Different and Delectable: Use a Pizza Stone for Gourmet, Custom Pizza at Homemade Prices

With money tight these days and the cost of living rising, it can be tough to find cash for even the little luxuries of a night out at the movies following dinner at perhaps an Italian restaurant. The theatre part alone can easily run more than $25 with two adults and two kids.

You may even say to yourself, “Sure, we could stay home. But if the pizzeria won’t deliver, we get stuck with heated frozen pizza. What a pain!”

But you can afford a fun Friday or Saturday – or another other – night with just a little advanced planning and a tiny bit of shopping. The result can be far better than a soggy-in-the-middle heated frozen pie and a wonder over those awful on-the-shelf pizza kits you can buy.

Take this idea, for example: for the cost of the movie tickets alone, you can buy a decent pizza stone, similar to the kind used in some Italian restaurants to bake pizzas. This stone is designed to be heated ahead of time and then serves as the baking spot for your homemade pizza or a decent quality rising crust frozen pizza (once you’ve had the latter prepared on a pizza stone, you will never return to a cookie sheet).

Then, for far less than the cost of feeding four at a pizzeria, you can purchase all the ingredients you want to make custom pizzas, at home, either with ingredients left over for another night or used to top additional pies that night. The latter works great with kids who get to choose their own toppings. Also, you can experiment with toppings you rarely have but want to try. I highly recommend the langostino (lobster meat) and bacon and/or black olive and the black olive, roasted red pepper, and red onion pizza is a vegan wonder. Experiment with different cheeses as well, which can modify both the texture and taste of the resulting pizza.

Unless you’re an experienced and dependable dough maker, save yourself time and effort by purchasing prepared pizza doughs. You can find these in the freezer case. Many stores make and sell their own pizzas and most of these make extra crust dough to sell in one pizza sizes, often for $1 or less.
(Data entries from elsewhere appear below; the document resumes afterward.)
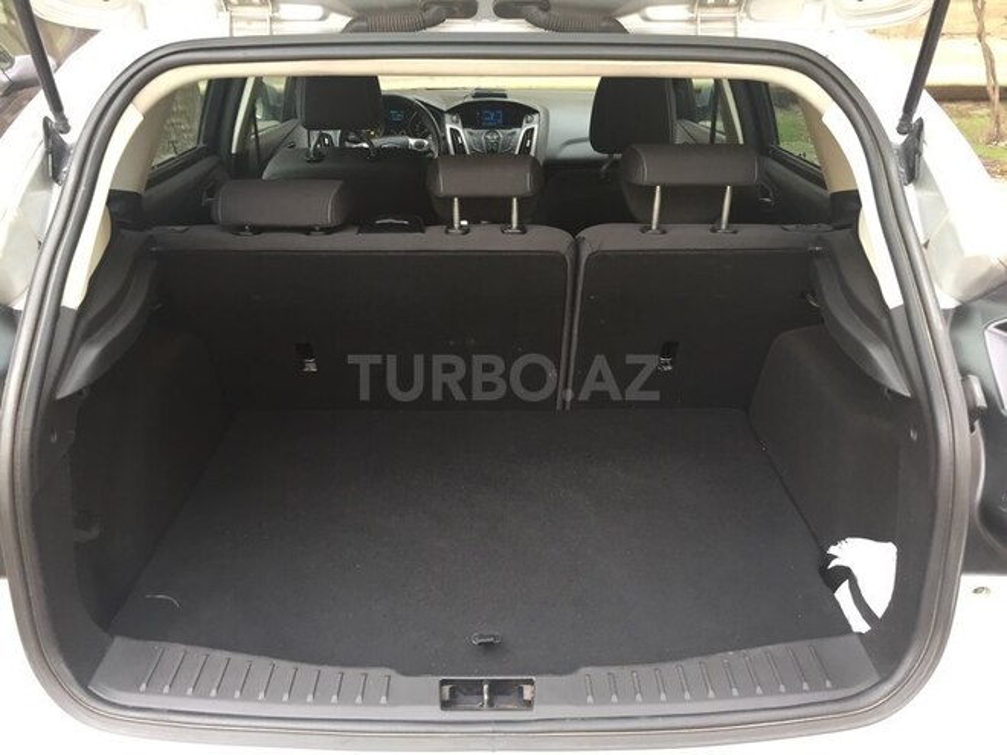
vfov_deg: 48.2
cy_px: 378
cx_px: 504
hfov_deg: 61.7
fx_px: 844
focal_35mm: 29
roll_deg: -0.1
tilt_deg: -26.9
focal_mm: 4.15
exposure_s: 1/33
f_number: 2.2
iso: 50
Some also sell tomato sauce specially for pizzas plus jars of pizza sauce, although you can also press certain marinaras and other spaghetti sauces into service for your meal. A thicker sauce works best, but you can slowly cook a wetter marinara until it thickens. And, of course, the more industrious can make their own sauce, or create one from a can of diced tomatoes – perhaps with one Italian seasonings already added – that you can simmer into a thicker sauce and customize as you want.

If you decide to make homemade pizza night a regular event, you benefit from having a regular assortment of ingredients on hand so you can mix and match. The idea is a hit for super bowl parties, impromptu weekend get togethers, and even children’s parties with adults supervising the pizza making. All adult parties may want to open a bottle of Chianti or add some good beer to chase down the pizza slices.

Before you make your first pizza, do yourself a favor and buy a package of corn meal. This works better than flour for both covering the pizza stone so the dough does not stick to it as well as for dusting onto the dough before you roll it out with a rolling pin. The corn meal tastes better, too, when a light dusting is left in place for cooking.